- Aim of the exercise -
Your copy should hold exactly the lines from the one containing "f_number: 1.8" through the last line of the entries, and no pictures.

(Pictures with lens parameters)

★ ★ ★ ★ ★ ★ ★

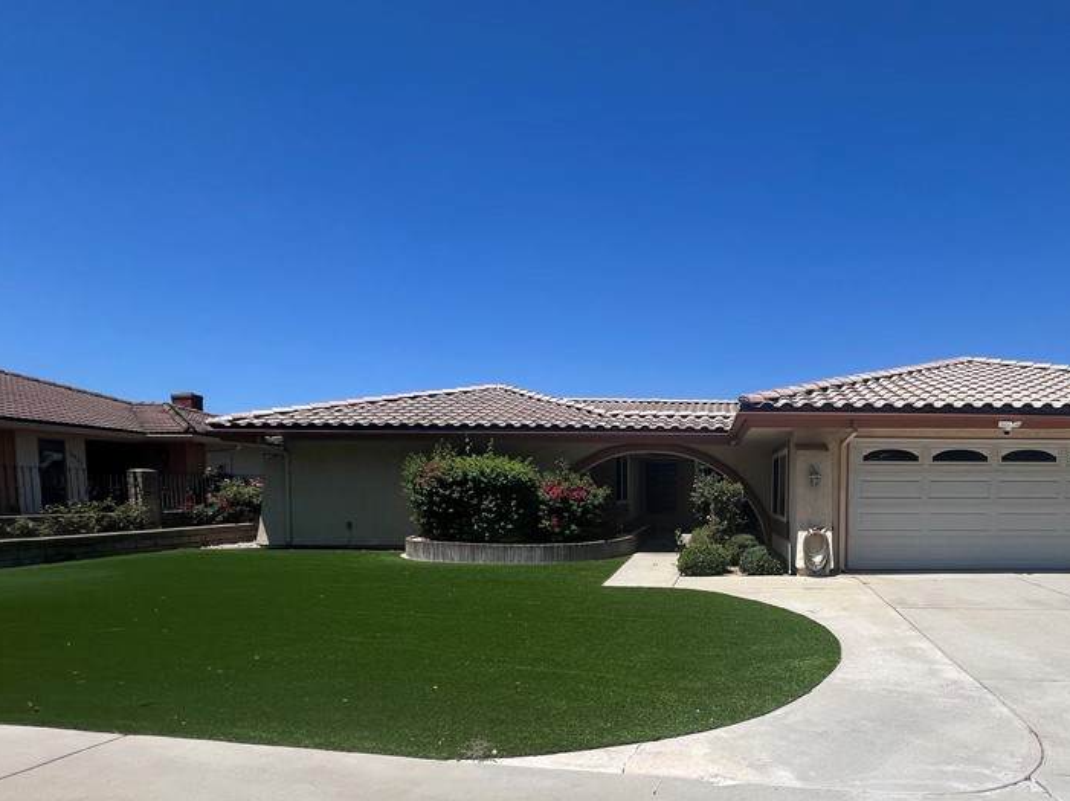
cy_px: 536
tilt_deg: -4.1
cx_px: 724
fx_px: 587
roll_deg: -0.5
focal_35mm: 19
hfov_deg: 81.5
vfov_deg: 66.7
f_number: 1.8
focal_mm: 1.57
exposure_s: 1/2137
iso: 32
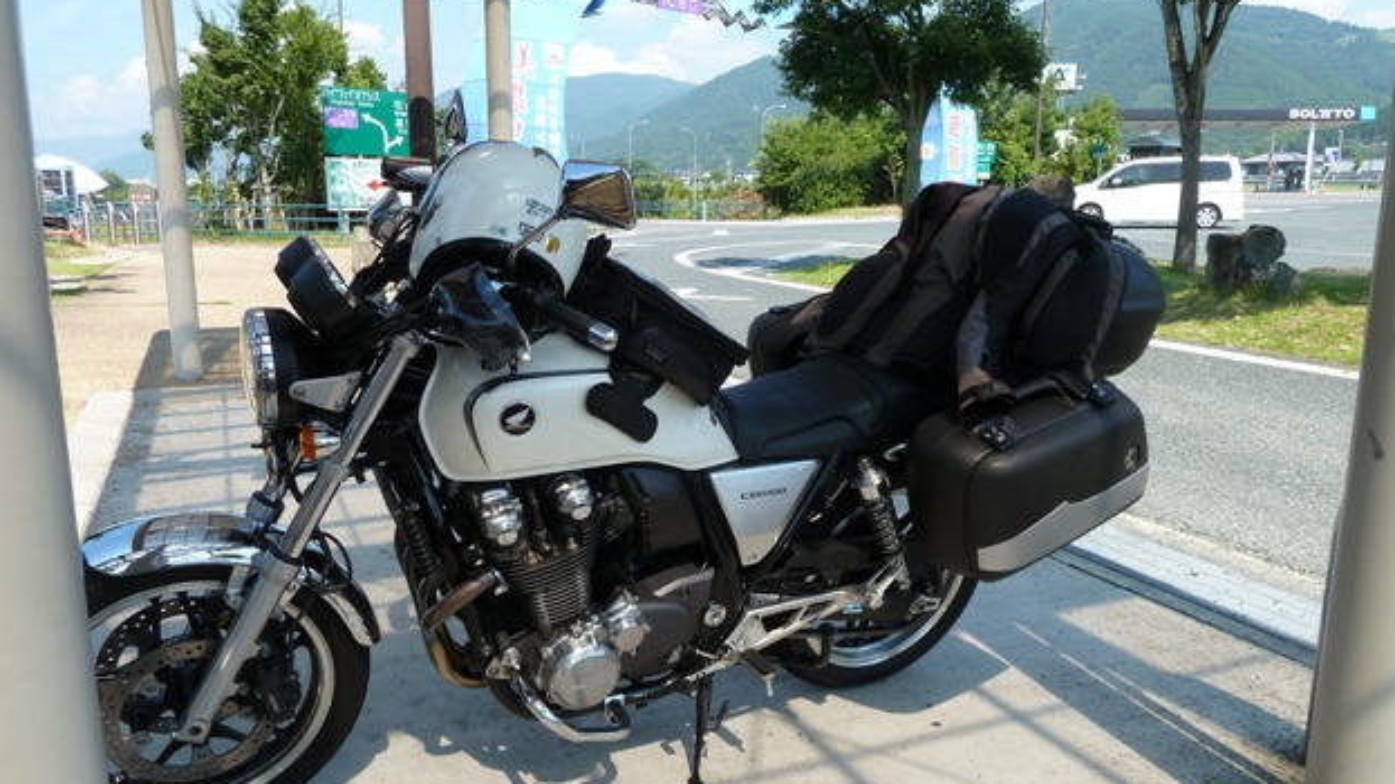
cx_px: 694
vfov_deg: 41.4
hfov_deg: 67.9
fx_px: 1035
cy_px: 437
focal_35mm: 28
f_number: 4
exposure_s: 1/320
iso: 80
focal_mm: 4.1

★ ★ ★ ★ ★ ★ ★

- Task solution -
f_number: 1.8
focal_mm: 1.57
exposure_s: 1/2137
iso: 32
cx_px: 694
vfov_deg: 41.4
hfov_deg: 67.9
fx_px: 1035
cy_px: 437
focal_35mm: 28
f_number: 4
exposure_s: 1/320
iso: 80
focal_mm: 4.1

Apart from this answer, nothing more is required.